Data shown —
------------------------------------------------------------

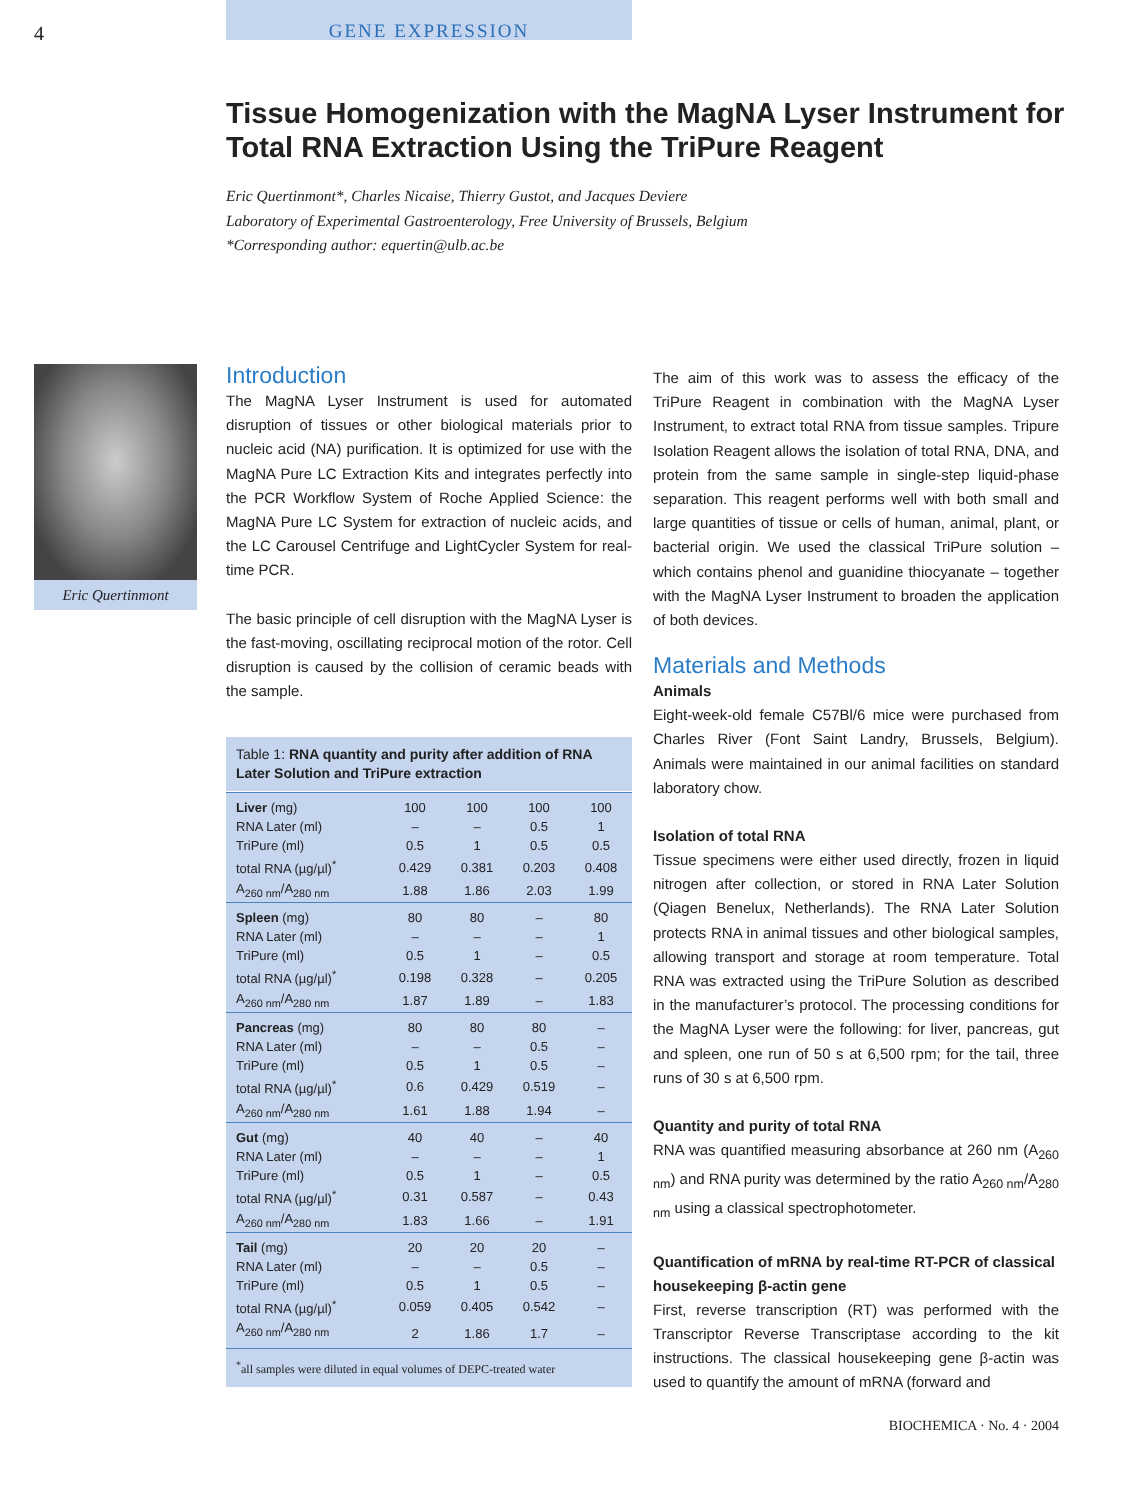4
GENE EXPRESSION
Tissue Homogenization with the MagNA Lyser Instrument for Total RNA Extraction Using the TriPure Reagent
Eric Quertinmont*, Charles Nicaise, Thierry Gustot, and Jacques Deviere
Laboratory of Experimental Gastroenterology, Free University of Brussels, Belgium
*Corresponding author: equertin@ulb.ac.be
Eric Quertinmont
Introduction
The MagNA Lyser Instrument is used for automated disruption of tissues or other biological materials prior to nucleic acid (NA) purification. It is optimized for use with the MagNA Pure LC Extraction Kits and integrates perfectly into the PCR Workflow System of Roche Applied Science: the MagNA Pure LC System for extraction of nucleic acids, and the LC Carousel Centrifuge and LightCycler System for real-time PCR.
The basic principle of cell disruption with the MagNA Lyser is the fast-moving, oscillating reciprocal motion of the rotor. Cell disruption is caused by the collision of ceramic beads with the sample.
Table 1: RNA quantity and purity after addition of RNA Later Solution and TriPure extraction
| Liver (mg) | 100 | 100 | 100 | 100 |
| RNA Later (ml) | – | – | 0.5 | 1 |
| TriPure (ml) | 0.5 | 1 | 0.5 | 0.5 |
| total RNA (µg/µl)<sup>*</sup> | 0.429 | 0.381 | 0.203 | 0.408 |
| A<sub>260 nm</sub>/A<sub>280 nm</sub> | 1.88 | 1.86 | 2.03 | 1.99 |
| Spleen (mg) | 80 | 80 | – | 80 |
| RNA Later (ml) | – | – | – | 1 |
| TriPure (ml) | 0.5 | 1 | – | 0.5 |
| total RNA (µg/µl)<sup>*</sup> | 0.198 | 0.328 | – | 0.205 |
| A<sub>260 nm</sub>/A<sub>280 nm</sub> | 1.87 | 1.89 | – | 1.83 |
| Pancreas (mg) | 80 | 80 | 80 | – |
| RNA Later (ml) | – | – | 0.5 | – |
| TriPure (ml) | 0.5 | 1 | 0.5 | – |
| total RNA (µg/µl)<sup>*</sup> | 0.6 | 0.429 | 0.519 | – |
| A<sub>260 nm</sub>/A<sub>280 nm</sub> | 1.61 | 1.88 | 1.94 | – |
| Gut (mg) | 40 | 40 | – | 40 |
| RNA Later (ml) | – | – | – | 1 |
| TriPure (ml) | 0.5 | 1 | – | 0.5 |
| total RNA (µg/µl)<sup>*</sup> | 0.31 | 0.587 | – | 0.43 |
| A<sub>260 nm</sub>/A<sub>280 nm</sub> | 1.83 | 1.66 | – | 1.91 |
| Tail (mg) | 20 | 20 | 20 | – |
| RNA Later (ml) | – | – | 0.5 | – |
| TriPure (ml) | 0.5 | 1 | 0.5 | – |
| total RNA (µg/µl)<sup>*</sup> | 0.059 | 0.405 | 0.542 | – |
| A<sub>260 nm</sub>/A<sub>280 nm</sub> | 2 | 1.86 | 1.7 | – |
<sup>*</sup> all samples were diluted in equal volumes of DEPC-treated water
The aim of this work was to assess the efficacy of the TriPure Reagent in combination with the MagNA Lyser Instrument, to extract total RNA from tissue samples. Tripure Isolation Reagent allows the isolation of total RNA, DNA, and protein from the same sample in single-step liquid-phase separation. This reagent performs well with both small and large quantities of tissue or cells of human, animal, plant, or bacterial origin. We used the classical TriPure solution – which contains phenol and guanidine thiocyanate – together with the MagNA Lyser Instrument to broaden the application of both devices.
Materials and Methods
Animals
Eight-week-old female C57Bl/6 mice were purchased from Charles River (Font Saint Landry, Brussels, Belgium). Animals were maintained in our animal facilities on standard laboratory chow.
Isolation of total RNA
Tissue specimens were either used directly, frozen in liquid nitrogen after collection, or stored in RNA Later Solution (Qiagen Benelux, Netherlands). The RNA Later Solution protects RNA in animal tissues and other biological samples, allowing transport and storage at room temperature. Total RNA was extracted using the TriPure Solution as described in the manufacturer’s protocol. The processing conditions for the MagNA Lyser were the following: for liver, pancreas, gut and spleen, one run of 50 s at 6,500 rpm; for the tail, three runs of 30 s at 6,500 rpm.
Quantity and purity of total RNA
RNA was quantified measuring absorbance at 260 nm (A<sub>260 nm</sub>) and RNA purity was determined by the ratio A<sub>260 nm</sub>/A<sub>280 nm</sub> using a classical spectrophotometer.
Quantification of mRNA by real-time RT-PCR of classical housekeeping β-actin gene
First, reverse transcription (RT) was performed with the Transcriptor Reverse Transcriptase according to the kit instructions. The classical housekeeping gene β-actin was used to quantify the amount of mRNA (forward and
BIOCHEMICA · No. 4 · 2004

------------------------------------------------------------

Brief — In the data above, which lines lie between the line with "Eric Quertinmont*, Charles" and the line with "Introduction", inclusive? Print those lines exactly and nothing else.

Solution to the exercise —
Eric Quertinmont*, Charles Nicaise, Thierry Gustot, and Jacques Deviere
Laboratory of Experimental Gastroenterology, Free University of Brussels, Belgium
*Corresponding author: equertin@ulb.ac.be
Eric Quertinmont
Introduction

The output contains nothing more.